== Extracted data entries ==
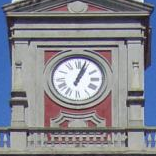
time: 1:03
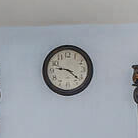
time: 9:21
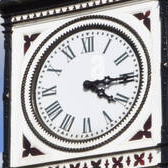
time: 4:14
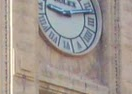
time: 9:12
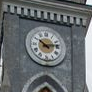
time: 10:13
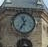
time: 11:35
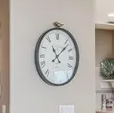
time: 11:07
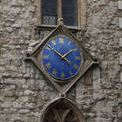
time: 1:51
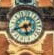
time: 5:41
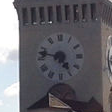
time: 4:47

== Brief ==
Repeat every time line from the records above word for word, leaving the pictures out.

== Problem solution ==
time: 1:03
time: 9:21
time: 4:14
time: 9:12
time: 10:13
time: 11:35
time: 11:07
time: 1:51
time: 5:41
time: 4:47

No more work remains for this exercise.